# doing the dirty



## ally with fids (Aug 28, 2007)

so the tiels are almost 7 months old which means horamones.... brother and sister which means a no no and age aswell if they werent. today was the first time we have saw such behavior and it was due to the travel cage being ontop of their normal cage so its gone bye bye in the closet. so now the long road to making sure theres no hints to nest or any nesty objects.


----------



## Bea (Jul 26, 2007)

Good luck, i hope you can calm their hormones. Maybe cover them earlier so they're getting more "night time".


----------



## Laura (Jul 30, 2007)

good luck!!! I am not looking forward to when I have to deal with that.


----------



## birdieness (Jul 28, 2007)

So hard to cover there cage seeing how big it is. I think a lot of it was the travel cage ontop of the cage because thats were the mating happened. Cage is gone from there now.

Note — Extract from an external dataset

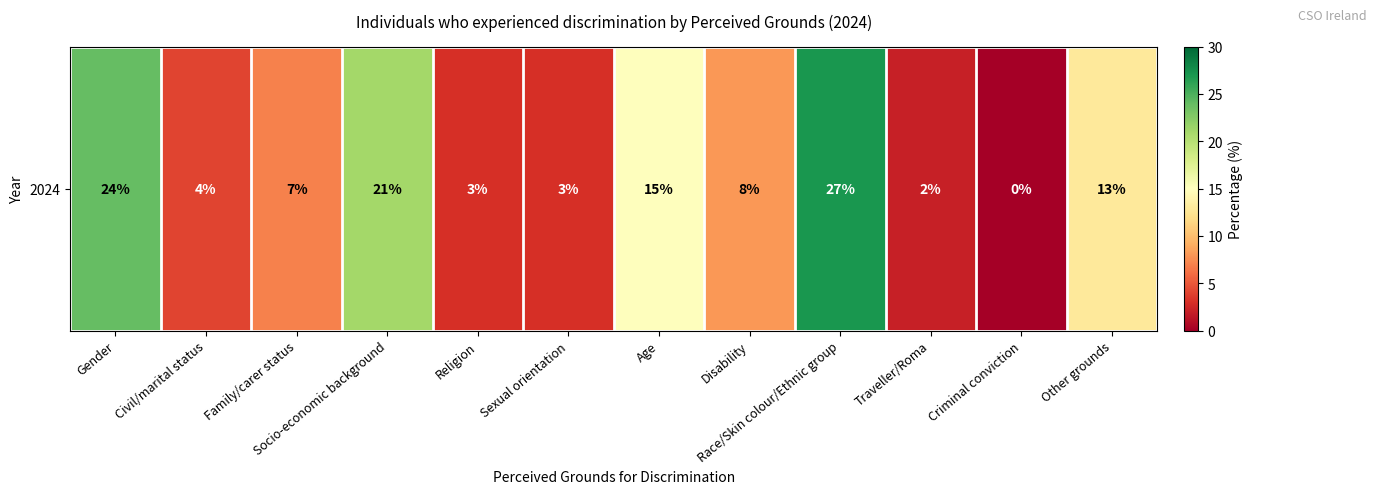

List the labels in order of value, smallest first.

Criminal conviction, Traveller/Roma, Religion, Sexual orientation, Civil/marital status, Family/carer status, Disability, Other grounds, Age, Socio-economic background, Gender, Race/Skin colour/Ethnic group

If little eggies do appear They will be boiled.


----------



## Aly (Jul 30, 2007)

I say cover them, change their cage location, change the inside of the cage, don't provide as much food (esspecially fresh things like egg,..etc). Worst case scenerio, seperate since they are related. You should be ok though!


----------



## birdieness (Jul 28, 2007)

I really don't think its possible to move this cage lol. I have no room for it to go else were. They are seperated when i'm not home. Hugs is really nasty. Ally was whistling to him and i told her to watch her face. He runs over and grabs her nose. Well that was fine and i told her to watch out again and he runs over and grabs her lips. He all over the place today. Strutting around doing heart wings and singing at the tops of his lungs. Soon going to start spending a lot of time in his cage alone.


----------